Conclude la Presidente dell’Ordine Assistenti sociali del Piemonte Barbara Rosina: “Ci associamo alle parole del Premier Conte pronunciate nella giornata di ieri al Senato durante l’evento “Dalla parte delle donne. Il ruolo fondamentale dei centri antiviolenza”, organizzato dalla Commissione d'inchiesta sul femminicidio. Riteniamo fondamentale il ruolo della politica nel guidare ed indirizzare una comunità nazionale con la massima fermezza, affidandosi agli esperti che, oltre che dialogare con la società, possono offrire alla politica stessa una più completa consapevolezza. Ciò può garantire un rafforzamento della osmosi tra sistemi ed istituzioni e società civile sul tema dei diritti alimentando un circolo virtuoso tra i diversi poli.
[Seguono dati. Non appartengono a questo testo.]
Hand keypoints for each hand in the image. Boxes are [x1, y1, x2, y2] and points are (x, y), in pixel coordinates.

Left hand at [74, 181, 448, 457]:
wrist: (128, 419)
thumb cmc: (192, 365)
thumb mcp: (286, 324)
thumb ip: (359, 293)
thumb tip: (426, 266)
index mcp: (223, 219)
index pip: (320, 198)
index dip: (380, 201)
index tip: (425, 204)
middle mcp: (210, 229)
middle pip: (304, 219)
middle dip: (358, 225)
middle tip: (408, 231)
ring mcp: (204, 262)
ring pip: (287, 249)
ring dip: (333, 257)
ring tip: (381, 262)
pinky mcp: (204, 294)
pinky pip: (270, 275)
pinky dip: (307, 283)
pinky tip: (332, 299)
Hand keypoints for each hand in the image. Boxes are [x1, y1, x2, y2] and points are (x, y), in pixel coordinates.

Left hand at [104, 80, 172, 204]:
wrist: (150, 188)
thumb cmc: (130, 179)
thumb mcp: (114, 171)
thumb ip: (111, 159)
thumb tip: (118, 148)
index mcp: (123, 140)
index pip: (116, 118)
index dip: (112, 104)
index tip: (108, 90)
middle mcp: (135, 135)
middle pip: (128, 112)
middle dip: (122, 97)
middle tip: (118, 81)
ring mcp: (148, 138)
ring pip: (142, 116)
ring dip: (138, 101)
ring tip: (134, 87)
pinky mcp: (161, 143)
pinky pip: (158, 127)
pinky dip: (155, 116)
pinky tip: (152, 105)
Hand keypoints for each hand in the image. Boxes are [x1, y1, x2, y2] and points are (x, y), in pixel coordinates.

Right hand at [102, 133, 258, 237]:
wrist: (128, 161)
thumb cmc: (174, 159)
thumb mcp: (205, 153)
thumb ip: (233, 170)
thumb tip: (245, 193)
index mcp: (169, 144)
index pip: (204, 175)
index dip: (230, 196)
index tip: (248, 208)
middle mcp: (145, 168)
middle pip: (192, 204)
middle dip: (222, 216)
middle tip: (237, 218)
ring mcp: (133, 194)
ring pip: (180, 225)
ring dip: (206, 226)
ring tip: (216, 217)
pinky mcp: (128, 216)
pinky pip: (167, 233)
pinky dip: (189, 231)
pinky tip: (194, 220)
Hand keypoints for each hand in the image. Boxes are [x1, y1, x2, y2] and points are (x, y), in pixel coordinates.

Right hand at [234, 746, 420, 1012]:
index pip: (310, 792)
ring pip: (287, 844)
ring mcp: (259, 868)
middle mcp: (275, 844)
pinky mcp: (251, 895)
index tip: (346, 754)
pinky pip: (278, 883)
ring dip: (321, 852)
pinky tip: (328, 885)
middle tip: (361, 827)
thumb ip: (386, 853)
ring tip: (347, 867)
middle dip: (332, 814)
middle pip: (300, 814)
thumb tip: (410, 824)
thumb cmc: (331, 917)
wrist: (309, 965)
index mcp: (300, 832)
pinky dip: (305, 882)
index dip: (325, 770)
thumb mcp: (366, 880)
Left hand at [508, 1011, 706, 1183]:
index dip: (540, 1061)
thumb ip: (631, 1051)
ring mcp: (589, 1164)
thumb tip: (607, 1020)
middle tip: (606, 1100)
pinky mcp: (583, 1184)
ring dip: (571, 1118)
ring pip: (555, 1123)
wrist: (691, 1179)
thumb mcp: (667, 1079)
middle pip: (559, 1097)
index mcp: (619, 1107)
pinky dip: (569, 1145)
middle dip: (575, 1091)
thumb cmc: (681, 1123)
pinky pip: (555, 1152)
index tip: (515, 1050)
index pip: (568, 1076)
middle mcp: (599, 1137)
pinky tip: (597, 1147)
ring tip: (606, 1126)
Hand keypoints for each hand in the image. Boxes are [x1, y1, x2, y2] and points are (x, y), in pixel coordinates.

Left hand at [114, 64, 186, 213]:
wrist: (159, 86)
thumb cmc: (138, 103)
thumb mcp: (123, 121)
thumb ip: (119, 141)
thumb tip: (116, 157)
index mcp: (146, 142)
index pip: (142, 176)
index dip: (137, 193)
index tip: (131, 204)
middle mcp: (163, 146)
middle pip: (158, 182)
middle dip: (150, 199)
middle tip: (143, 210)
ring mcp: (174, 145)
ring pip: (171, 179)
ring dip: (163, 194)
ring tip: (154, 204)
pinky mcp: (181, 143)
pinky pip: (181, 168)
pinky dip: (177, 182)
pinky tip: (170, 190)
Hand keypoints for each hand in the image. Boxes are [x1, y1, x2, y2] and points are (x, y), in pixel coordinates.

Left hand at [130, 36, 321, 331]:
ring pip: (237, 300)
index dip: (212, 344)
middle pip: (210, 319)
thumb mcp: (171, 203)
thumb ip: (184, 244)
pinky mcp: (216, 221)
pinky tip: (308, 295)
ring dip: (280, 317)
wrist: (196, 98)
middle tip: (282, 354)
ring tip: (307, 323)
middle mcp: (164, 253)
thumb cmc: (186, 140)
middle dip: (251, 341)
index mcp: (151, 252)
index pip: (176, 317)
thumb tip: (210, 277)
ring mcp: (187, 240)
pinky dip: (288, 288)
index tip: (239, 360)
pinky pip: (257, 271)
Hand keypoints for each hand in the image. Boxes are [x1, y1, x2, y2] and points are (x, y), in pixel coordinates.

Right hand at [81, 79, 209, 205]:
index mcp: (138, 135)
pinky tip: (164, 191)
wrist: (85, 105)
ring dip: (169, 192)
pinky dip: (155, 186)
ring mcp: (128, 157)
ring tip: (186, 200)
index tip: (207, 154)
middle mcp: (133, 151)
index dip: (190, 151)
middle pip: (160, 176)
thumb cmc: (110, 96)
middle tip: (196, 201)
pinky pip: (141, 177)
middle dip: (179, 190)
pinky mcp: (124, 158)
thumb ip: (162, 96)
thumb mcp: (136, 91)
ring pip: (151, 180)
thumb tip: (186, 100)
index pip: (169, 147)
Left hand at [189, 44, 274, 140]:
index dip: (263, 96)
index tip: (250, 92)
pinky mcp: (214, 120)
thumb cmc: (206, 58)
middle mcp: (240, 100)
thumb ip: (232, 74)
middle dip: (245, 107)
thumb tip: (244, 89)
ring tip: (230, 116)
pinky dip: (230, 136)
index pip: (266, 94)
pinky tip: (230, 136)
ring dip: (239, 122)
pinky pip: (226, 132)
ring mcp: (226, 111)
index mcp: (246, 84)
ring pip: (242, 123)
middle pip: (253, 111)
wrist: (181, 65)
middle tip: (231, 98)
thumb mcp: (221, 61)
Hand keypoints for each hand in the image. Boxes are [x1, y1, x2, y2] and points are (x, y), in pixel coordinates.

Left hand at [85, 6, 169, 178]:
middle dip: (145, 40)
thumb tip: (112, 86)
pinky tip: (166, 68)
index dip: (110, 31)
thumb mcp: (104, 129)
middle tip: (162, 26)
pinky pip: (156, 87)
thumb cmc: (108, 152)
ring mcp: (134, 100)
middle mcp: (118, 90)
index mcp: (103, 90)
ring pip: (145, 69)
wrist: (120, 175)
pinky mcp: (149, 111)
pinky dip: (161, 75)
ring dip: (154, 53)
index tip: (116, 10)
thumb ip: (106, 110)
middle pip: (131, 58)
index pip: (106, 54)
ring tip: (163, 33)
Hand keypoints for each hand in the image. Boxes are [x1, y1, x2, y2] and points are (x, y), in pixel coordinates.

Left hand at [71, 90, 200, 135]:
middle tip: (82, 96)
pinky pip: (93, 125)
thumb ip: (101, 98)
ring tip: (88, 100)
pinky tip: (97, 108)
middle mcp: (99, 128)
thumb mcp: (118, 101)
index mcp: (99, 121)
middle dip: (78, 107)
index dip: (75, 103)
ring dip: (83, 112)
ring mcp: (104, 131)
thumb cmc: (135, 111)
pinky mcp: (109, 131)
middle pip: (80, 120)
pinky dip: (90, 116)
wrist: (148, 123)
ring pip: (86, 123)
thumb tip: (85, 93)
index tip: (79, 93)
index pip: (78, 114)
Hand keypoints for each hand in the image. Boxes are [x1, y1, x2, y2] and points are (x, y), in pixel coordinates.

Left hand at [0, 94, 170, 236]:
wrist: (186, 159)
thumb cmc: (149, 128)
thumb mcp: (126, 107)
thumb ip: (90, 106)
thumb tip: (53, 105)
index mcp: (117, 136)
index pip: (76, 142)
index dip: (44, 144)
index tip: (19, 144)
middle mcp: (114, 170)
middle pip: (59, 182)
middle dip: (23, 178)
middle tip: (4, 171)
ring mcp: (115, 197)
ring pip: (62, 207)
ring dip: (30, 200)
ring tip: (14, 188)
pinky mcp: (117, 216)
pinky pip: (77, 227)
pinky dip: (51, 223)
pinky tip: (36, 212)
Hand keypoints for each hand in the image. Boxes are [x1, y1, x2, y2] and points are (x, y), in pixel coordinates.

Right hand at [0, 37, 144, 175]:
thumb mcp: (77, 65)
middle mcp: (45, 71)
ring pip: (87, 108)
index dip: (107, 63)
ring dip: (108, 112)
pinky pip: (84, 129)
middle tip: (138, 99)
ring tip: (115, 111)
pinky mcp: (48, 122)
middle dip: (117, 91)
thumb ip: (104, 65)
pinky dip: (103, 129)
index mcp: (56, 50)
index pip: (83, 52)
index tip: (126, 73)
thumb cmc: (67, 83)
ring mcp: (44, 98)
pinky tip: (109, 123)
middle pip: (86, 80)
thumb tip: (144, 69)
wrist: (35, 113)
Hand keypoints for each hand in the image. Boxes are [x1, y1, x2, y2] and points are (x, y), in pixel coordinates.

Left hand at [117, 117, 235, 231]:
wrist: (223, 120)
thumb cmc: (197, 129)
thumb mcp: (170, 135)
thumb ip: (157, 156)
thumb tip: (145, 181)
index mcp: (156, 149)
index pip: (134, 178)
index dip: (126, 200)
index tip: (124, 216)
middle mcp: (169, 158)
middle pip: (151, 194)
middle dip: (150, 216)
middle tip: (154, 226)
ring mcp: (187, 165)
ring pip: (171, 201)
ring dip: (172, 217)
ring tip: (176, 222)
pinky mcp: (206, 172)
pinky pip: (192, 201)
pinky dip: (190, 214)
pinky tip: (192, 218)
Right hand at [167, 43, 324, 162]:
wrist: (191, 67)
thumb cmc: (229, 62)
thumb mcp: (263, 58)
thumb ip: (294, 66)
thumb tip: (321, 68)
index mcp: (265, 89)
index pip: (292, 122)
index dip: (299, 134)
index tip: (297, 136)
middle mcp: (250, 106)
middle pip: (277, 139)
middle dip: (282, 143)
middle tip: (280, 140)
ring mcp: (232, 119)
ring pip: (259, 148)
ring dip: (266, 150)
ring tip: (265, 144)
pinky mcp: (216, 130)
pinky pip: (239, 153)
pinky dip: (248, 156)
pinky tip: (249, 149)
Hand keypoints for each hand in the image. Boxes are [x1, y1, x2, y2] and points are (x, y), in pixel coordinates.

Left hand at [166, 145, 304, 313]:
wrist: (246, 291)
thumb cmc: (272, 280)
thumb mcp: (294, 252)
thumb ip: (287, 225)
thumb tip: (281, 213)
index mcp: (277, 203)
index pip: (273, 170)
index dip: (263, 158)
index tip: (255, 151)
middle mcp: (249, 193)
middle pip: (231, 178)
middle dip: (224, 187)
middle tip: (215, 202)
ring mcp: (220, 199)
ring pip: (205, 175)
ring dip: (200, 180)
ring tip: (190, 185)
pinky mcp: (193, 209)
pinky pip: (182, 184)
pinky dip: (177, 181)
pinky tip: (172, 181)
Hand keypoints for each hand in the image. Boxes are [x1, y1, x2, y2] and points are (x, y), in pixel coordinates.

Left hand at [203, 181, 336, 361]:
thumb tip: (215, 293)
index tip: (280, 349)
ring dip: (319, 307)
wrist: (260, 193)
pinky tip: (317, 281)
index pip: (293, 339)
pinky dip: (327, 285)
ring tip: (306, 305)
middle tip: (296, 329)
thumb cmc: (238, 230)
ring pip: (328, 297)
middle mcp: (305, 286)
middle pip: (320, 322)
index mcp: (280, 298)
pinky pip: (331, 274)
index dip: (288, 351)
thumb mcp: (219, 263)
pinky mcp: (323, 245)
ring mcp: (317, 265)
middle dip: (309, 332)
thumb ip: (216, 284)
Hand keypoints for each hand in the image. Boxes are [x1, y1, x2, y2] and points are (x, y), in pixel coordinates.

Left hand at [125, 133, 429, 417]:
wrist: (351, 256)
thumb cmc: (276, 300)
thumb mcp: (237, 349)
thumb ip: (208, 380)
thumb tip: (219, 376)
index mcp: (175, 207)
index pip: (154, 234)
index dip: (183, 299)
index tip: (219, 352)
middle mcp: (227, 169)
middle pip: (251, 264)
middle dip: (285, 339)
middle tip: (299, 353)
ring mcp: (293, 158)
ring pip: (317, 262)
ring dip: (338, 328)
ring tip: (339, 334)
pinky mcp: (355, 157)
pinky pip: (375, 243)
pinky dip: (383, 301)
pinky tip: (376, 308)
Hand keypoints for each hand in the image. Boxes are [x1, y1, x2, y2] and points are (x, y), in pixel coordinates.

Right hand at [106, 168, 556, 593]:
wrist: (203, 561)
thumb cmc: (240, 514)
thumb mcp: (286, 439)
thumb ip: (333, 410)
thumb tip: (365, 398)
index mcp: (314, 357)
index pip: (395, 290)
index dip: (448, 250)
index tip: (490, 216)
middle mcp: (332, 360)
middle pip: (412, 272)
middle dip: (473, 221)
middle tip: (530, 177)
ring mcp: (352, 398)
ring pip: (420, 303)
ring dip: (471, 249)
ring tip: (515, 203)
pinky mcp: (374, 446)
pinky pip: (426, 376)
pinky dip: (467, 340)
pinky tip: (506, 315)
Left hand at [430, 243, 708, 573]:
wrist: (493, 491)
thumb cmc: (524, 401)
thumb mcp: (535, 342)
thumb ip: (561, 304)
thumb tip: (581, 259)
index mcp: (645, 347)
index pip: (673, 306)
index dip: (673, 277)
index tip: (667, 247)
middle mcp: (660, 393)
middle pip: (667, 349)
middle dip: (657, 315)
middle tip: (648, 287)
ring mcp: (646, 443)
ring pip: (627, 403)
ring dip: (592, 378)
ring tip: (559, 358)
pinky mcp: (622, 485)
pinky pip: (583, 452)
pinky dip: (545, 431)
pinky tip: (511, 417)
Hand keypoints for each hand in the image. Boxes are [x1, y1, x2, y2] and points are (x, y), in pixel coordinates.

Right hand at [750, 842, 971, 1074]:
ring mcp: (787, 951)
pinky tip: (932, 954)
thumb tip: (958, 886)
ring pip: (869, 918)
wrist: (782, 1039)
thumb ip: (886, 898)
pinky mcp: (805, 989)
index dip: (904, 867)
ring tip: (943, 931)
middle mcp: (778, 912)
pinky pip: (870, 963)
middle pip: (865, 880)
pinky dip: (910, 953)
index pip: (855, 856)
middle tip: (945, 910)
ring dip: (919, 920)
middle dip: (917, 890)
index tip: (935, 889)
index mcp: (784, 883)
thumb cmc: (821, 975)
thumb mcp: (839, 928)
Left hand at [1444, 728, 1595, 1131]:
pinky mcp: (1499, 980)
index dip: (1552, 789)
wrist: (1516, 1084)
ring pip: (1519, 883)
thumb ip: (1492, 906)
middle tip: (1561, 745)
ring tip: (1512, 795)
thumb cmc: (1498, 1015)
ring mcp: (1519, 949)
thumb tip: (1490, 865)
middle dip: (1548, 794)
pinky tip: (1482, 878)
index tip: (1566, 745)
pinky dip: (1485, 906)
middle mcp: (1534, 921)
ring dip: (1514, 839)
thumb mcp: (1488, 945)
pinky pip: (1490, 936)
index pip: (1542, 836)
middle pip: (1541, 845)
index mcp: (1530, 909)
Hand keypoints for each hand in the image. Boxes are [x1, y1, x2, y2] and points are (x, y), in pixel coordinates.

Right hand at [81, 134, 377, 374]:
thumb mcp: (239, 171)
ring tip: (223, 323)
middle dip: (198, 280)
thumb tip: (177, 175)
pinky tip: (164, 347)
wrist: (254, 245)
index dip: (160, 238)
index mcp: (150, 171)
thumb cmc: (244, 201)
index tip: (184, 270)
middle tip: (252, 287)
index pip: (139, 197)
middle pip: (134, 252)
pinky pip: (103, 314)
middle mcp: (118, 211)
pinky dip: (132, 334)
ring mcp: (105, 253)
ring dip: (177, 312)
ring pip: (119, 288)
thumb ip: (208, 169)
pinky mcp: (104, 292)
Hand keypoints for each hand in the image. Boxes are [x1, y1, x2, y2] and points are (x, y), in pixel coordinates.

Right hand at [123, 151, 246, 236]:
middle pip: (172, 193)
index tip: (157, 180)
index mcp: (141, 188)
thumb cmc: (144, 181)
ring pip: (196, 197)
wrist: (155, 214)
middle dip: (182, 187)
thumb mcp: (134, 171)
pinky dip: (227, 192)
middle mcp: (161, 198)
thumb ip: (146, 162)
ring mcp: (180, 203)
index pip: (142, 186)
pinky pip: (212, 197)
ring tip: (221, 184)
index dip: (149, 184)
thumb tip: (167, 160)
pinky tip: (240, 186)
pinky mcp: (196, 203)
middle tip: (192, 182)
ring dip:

Solo una politica adeguatamente formata e informata su questi temi può agire in maniera efficace. Gli assistenti sociali non si tirano indietro, le loro competenze e conoscenze sono a disposizione delle istituzioni, della società e della politica per lavorare in termini di prevenzione, formazione ed informazione a favore dei diritti delle vittime e di quelli degli autori di violenza e della società nel suo complesso”.